The Texas appellate court affirmed. The court agreed that the communications were inadmissible and also held that the wife had waived any error by failing to make an offer of proof as to the substance of the excluded evidence. In so holding, the court cited to Texas Rule of Evidence 103(a)(2), which is virtually identical to Federal Rule of Evidence 103(a)(2), and provides that to “preserve error concerning the exclusion of evidence, the complaining party must demonstrate the substance of the excluded evidence through an offer of proof or a bill of exception unless the substance of the evidence is apparent from the context.” 2016 WL 1039035, at *6. Because the husband objected and the court sustained the objection before any questions about the communications were asked and because the wife had failed to make a proffer, the appellate court could “only surmise” what the evidence “generally concerned.” Id. As a result, the wife failed to preserve the error. Id.
To preserve an issue concerning the erroneous exclusion of evidence, a formal offer of proof is not required. The proponent must ensure, however, that the trial court is aware of what the proponent expects the evidence to show and the grounds for which the proponent believes the evidence to be admissible.
A proffer will accomplish this goal and also is needed to create a clear record that an appellate court can review for error. Such a proffer may be made in numerous ways depending on the court’s evidentiary rules and the particular circumstances, including the filing of affidavits and briefs, presenting deposition testimony, reading from an excluded document and explaining its relevance, or calling witnesses to the stand.

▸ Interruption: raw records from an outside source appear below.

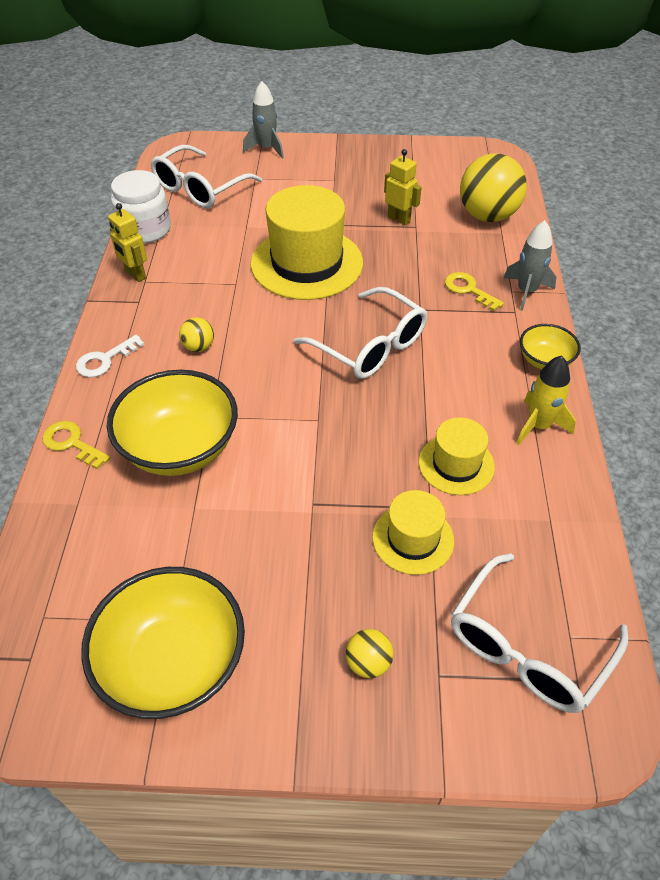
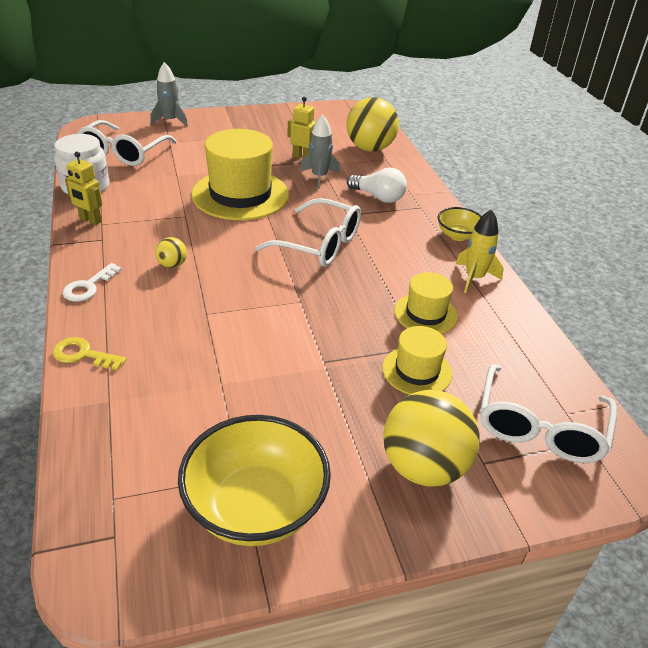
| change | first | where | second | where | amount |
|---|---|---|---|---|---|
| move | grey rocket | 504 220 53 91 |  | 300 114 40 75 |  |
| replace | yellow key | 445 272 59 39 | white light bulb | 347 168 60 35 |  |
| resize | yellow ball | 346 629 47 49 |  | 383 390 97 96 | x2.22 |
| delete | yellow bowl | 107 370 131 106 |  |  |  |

But merely telling the court the general nature of the proposed evidence or stating that the evidence is “to prove my case” is insufficient.
Occasionally the substance of excluded evidence may be apparent from its context, such as when a court is able to ascertain the substance of excluded testimony from the witness’s prior testimony and the question asked, negating the need for a proffer of anything other than the transcript of the prior testimony. But even in those instances, it is a better practice to assume that the substance and purpose of the excluded evidence may not be readily apparent and make as specific a proffer as possible to eliminate any doubt.
It may be time consuming or distracting to present a proffer at the time evidence is excluded, or, if excluded in limine, before or during the trial. But a timely proffer will allow the trial court to make a fully informed evidentiary decision and also ensure that there is a clear record upon which the appellate court will be able to ascertain the substance and purpose of the excluded evidence, and thereby properly evaluate the trial court’s ruling.